Earl Coetzee
Premium News Editor
3 minute read
11 Jun 2021
2:39 pm

Victory for rural women over KZN’s Ingonyama Trust

Earl Coetzee

High court finds all leases entered into for occupation of ancestral land invalid and orders trust to repay millions in rent.

The late king Goodwill Zwelithini was the sole trustee of the Ingonyama Trust. Picture: Gallo Images

In a victory for rural women in KwaZulu-Natal, the Pietermaritzburg High Court has declared the Zulu monarchy’s Ingomyama Trust acted unlawfully when it entered into lease agreements with residents living on land under its control, when the residents were the true owners under customary Zulu law.

On Friday morning the court ruled the Ingonyama Trust acted unlawfully when it concluded lease agreements with holders of permission to occupy (PTO) certificates and rights in terms of the Interim Protection of Informal Land Rights Act (IPILRA), without first complying with the requirement to obtain the informed consent of rights holders before changing the leases.

Also Read: Time is up for KZN’s Ingonyama Trust

The roots of the case

The case against the trust was brought in 2020 when a group of mostly women under the banner of the Rural Women’s Movement, took it to court, claiming they were tricked into signing leases for their ancestral land on whic they had been living for decades.

Many of the women also complained that besides being forced to pay rent on land they had occupied for years, they were barred from signing the leases themselves and had to find male relatives to do so on their behalf.

Also Read: Ingonyama Trust says bill to address women’s access to land tenure shouldn’t apply to its land

The Ingomyama Trust’s sole trustee at the time was late AmaZulu monarch king Goodwill Zwelethini. It had under its control more than 2.8 million hectares of land. An estimated 5 million people live on land under the trust’s control.

The Ttust and its board, along with the Minister of Rural Development and Land Reform, the KwaZulu-Natal MEC for cooperative governance and traditional affairs and the Provincial House of Traditional Leadership were all listed as respondents in the application.

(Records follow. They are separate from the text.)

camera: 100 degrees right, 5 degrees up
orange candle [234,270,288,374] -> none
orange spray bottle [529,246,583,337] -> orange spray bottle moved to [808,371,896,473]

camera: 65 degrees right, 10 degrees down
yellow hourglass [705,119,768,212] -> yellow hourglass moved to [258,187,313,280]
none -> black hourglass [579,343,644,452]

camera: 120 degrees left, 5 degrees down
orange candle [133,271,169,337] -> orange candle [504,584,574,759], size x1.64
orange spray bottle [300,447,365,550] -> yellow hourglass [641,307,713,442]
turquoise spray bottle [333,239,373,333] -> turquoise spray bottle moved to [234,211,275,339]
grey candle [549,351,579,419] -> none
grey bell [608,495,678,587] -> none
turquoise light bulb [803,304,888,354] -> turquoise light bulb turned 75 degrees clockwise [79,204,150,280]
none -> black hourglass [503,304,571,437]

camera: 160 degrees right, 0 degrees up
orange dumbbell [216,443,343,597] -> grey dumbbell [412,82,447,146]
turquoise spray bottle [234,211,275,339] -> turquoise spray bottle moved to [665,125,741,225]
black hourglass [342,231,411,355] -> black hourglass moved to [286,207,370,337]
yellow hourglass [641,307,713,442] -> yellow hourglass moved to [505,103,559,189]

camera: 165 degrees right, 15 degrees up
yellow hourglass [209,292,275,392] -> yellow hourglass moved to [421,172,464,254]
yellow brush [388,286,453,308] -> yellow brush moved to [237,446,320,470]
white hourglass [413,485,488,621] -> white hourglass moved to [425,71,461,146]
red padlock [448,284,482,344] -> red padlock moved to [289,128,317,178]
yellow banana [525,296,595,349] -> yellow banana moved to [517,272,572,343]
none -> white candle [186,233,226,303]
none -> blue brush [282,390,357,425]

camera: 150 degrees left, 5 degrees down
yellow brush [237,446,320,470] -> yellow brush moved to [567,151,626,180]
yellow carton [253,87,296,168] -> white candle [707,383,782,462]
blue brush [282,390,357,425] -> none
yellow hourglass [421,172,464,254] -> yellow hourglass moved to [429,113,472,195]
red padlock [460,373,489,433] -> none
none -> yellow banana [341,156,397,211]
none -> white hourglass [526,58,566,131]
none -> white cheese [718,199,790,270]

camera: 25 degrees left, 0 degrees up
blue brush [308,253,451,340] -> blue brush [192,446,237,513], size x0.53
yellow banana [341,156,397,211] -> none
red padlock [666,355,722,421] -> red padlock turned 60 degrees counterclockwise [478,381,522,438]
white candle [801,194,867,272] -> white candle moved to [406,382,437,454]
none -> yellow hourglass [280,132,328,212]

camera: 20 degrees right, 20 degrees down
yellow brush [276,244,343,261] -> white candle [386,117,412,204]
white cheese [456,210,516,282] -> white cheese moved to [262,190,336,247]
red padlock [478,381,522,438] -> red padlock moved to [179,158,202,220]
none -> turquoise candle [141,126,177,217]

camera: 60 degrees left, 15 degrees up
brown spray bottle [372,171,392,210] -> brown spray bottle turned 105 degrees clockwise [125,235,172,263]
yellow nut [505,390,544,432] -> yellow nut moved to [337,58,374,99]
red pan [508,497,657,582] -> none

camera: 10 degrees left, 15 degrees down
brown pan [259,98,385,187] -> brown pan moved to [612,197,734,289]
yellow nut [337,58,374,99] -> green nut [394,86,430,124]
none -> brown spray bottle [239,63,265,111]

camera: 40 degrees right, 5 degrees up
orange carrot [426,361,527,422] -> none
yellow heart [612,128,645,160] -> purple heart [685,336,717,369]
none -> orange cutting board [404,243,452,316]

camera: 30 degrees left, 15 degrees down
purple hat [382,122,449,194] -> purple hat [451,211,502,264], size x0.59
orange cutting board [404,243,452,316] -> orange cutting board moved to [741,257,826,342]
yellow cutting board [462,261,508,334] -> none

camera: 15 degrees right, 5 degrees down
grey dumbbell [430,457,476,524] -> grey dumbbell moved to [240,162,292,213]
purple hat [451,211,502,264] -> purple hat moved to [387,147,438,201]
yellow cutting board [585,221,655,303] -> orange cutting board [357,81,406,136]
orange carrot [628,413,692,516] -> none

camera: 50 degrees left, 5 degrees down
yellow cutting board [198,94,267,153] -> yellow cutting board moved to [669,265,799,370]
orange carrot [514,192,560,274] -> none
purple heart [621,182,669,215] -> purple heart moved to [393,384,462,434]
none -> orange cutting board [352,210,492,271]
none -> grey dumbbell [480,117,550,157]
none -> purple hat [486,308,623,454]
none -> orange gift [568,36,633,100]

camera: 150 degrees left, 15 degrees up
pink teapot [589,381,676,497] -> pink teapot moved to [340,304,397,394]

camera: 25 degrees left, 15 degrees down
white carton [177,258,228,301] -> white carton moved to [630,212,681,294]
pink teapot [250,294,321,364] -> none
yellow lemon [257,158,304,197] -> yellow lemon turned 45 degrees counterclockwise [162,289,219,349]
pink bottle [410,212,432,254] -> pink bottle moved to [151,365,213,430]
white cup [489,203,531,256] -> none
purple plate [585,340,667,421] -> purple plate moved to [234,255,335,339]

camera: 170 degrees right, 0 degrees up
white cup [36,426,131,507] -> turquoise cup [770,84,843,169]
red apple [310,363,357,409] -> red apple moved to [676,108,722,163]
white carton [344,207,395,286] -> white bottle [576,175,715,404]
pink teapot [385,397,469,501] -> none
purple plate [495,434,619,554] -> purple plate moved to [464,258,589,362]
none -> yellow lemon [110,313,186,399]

The women were represented by the Legal Resources Centre, advocate Geoff Budlender, advocate Tembeka Ngcukaitobi and Janice Bleazard.

They asked the court to find that:

  • The Ingonyama Trust had acted in violation of the Constitution by cancelling residents’ PTO certificates.
  • Concluding residential lease agreements with holders of PTOs.

They also wanted the court to order the trust to cancel any lease agreements and restore full occupancy and use rights to the land occupants.

What the judgment means

Judge Isaac Madondo, with judges Jerome Mnguni and Peter Olsen declared all the leases entered into over residential and agricultural land unlawful and invalid. They also ordered the trust to repay all money paid to it in terms of these leases.

This amounts to millions of rands for the rural land dwellers.

Furthermore, the Minister of Rural Development and Land Reform, Thoko Didiza, was found to have failed in her constitutional obligation to respect and promote the land rights of rural people living on land administered by the trust. Didiza has been ordered to ensure processes be put in place to allow for the granting of PTO rights.

Didiza must also report back to the Court after every three months on progress in resolving issues related to the protection of PTO rights until appropriate mechanisms for the protection of customary land occupation rights are permanently adopted.